The paleontologist says that the job that caused this discovery recognized four paleontological websites with a high density of bee cocoon fossils, reaching thousands in a square determining one meter on a side. These websites were discovered between Vila Nova de Milfontes and Odeceixe, on the coast of Odemira, a municipality that offered strong support to the execution of this scientific research study, enabling its dating by carbon 14.
Image taken under binocular lens, representing specimen details of the dorsum. This specimen was drawn out from the sediment filling a cocoon. Credit: Andrea Baucon
” With a fossil record of 100 million years of hives and nests credited to the bee household, the truth is that the fossilization of its user is practically non-existent,” enhances Andrea Baucon, one of the co-authors of the present work, a paleontologist at the University of Siena (Italy).
The cocoons now discovered, produced nearly 3 thousand years back, preserve as in a sarcophagus the young adults of the Eucera bee that never got to see the light of day. This is among about 700 species of bees that still exist in mainland Portugal today. The recently found paleontological website reveals the interior of the cocoons covered with a detailed thread produced by the mother and composed of an organic polymer.
Inside, you can often find whats left of the monofloral pollen left by the mother, with which the larva would have fed in the very first times of life.
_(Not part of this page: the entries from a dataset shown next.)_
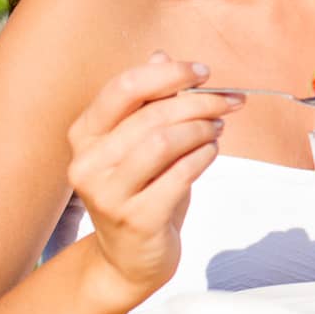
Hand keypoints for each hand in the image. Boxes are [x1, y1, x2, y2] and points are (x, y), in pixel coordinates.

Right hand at [64, 51, 242, 302]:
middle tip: (229, 102)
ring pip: (165, 142)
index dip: (169, 74)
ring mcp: (108, 194)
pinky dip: (203, 157)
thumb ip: (149, 102)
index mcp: (85, 134)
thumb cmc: (141, 190)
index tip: (203, 72)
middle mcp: (88, 162)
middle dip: (200, 102)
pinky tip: (210, 154)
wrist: (129, 259)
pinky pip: (180, 174)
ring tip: (217, 129)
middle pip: (152, 115)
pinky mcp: (136, 218)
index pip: (125, 88)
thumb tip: (162, 54)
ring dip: (202, 129)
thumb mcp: (141, 142)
Making use of microcomputed tomography allowed us to have a ideal and three-dimensional picture of the mummified bees inside sealed cocoons.
X-ray micro-computed tomography views of a male Eucera bee (forward) inside a sealed cocoon. The image reveals the architecture of the excavated brood chamber closed by the spiral cap, containing an adult bee close to deserting the cell.
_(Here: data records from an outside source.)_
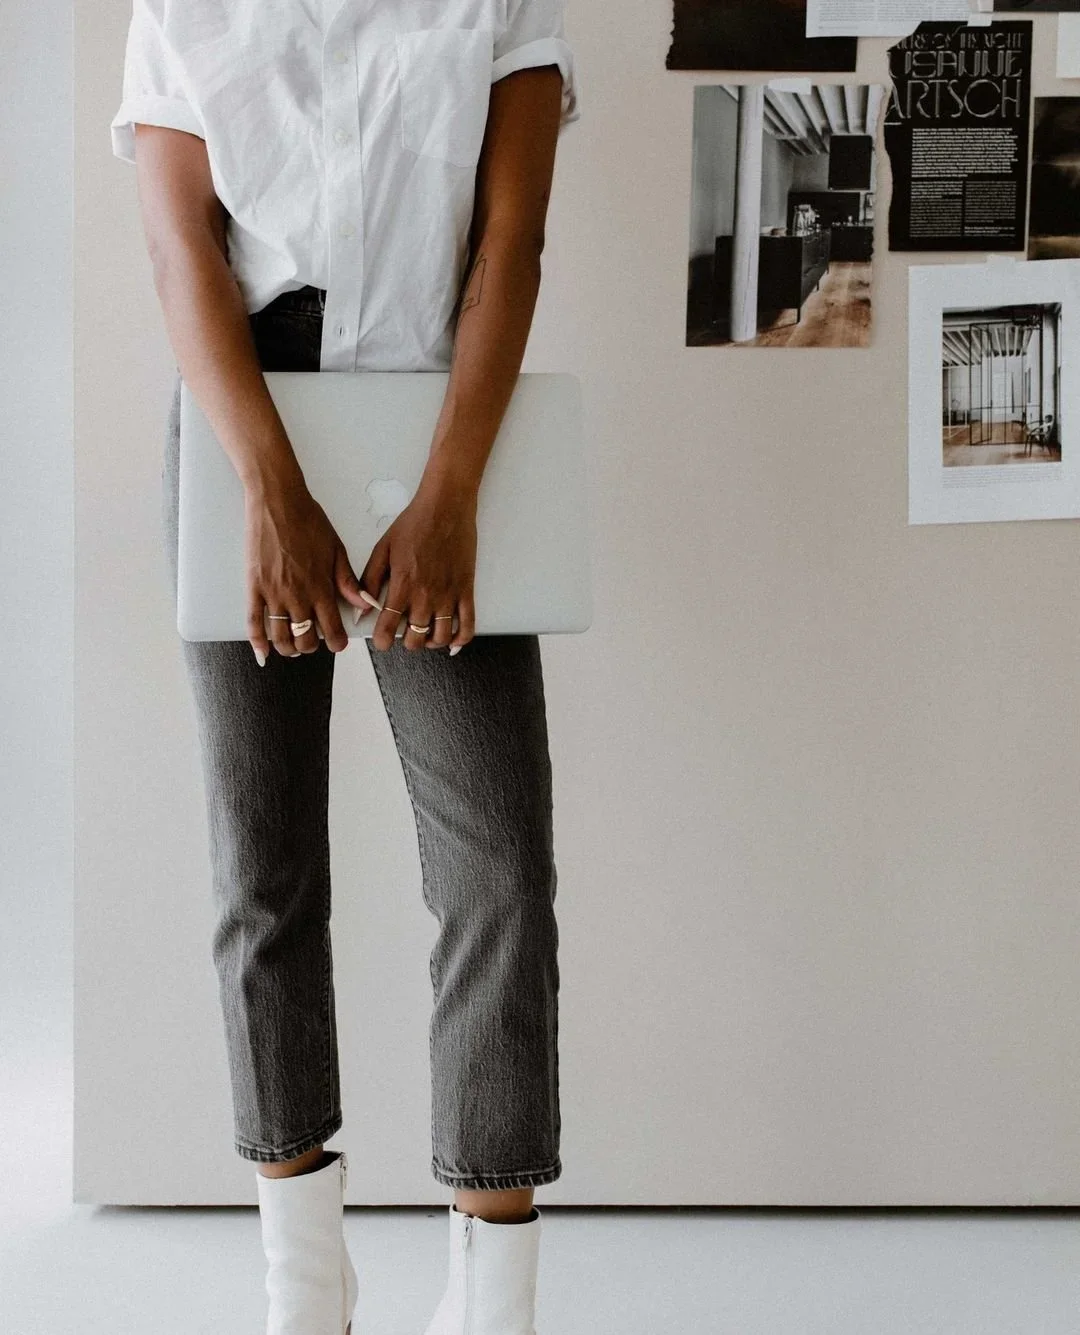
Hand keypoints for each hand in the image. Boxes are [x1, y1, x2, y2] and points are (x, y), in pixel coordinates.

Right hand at [245, 481, 369, 663]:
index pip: (332, 630)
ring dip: (288, 648)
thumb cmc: (308, 521)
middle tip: (313, 640)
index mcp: (321, 587)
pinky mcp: (254, 586)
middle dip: (311, 646)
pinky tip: (263, 652)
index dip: (336, 643)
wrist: (278, 502)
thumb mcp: (337, 550)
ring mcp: (274, 593)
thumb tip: (364, 604)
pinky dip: (257, 642)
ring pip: (281, 637)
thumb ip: (348, 581)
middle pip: (305, 639)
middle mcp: (298, 595)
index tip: (337, 643)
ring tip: (292, 646)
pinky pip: (253, 622)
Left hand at [358, 477, 477, 653]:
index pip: (389, 629)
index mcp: (402, 585)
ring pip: (441, 637)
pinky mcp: (466, 590)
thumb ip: (369, 580)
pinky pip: (468, 625)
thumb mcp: (383, 549)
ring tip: (426, 634)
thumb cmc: (414, 523)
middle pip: (416, 639)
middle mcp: (426, 595)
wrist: (446, 507)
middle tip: (405, 633)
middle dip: (407, 642)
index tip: (382, 640)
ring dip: (431, 642)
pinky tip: (452, 641)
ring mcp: (449, 595)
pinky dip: (460, 640)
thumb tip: (362, 607)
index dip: (382, 641)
Bees have more than twenty thousand existing species around the world and are very important pollinators, whose populations have actually suffered a substantial decrease due to human activities and which have actually been associated with climate modification. Comprehending the environmental factors that caused the death and mummification of bee populations nearly 3 thousand years earlier could help to comprehend and establish strength strategies to climate modification. When it comes to the southwest coast, the climatic period that was experienced almost 3 thousand years ago was marked, in basic, by colder and rainier winters than the present ones.
” A sharp decrease in the nocturnal temperature level at the end of winter season or an extended flooding of the area currently outside the rainy season might have caused the death, by cold or asphyxiation, and mummification of numerous these small beesb” discusses Carlos Neto de Carvalho.
Recommendation: “Eucera bees (Hymenoptera, Apidae, Eucerini) maintained in their brood cells from late Holocene (middle Neoglacial) palaeosols of southwest Portugal” by Carlos Neto de Carvalho, Andrea Baucon, Davide Badano, Pedro Proença Cunha, Cristiana Ferreira, Silvério Figueiredo, Fernando Muñiz, João Belo, Federico Bernardini and Mário Cachão, 27 July 2023, Papers in Paleontology.DOI: 10.1002/ spp2.1518.
This research study is the result of an Ibero-Italian cooperation that united scientists from Instituto Dom Luiz– Ciências ULisboa, DISTAV– University of Genova (Italy), MARE– University of Coimbra (Portugal), the Polytechnic Institute of Tomar (Portugal), the Portuguese Centre of Geo-History and Prehistory, the Abdus Salam Research Center in Theoretical Physics, University of Siena (Italy), University of Venice (Italy) and University of Seville (Spain).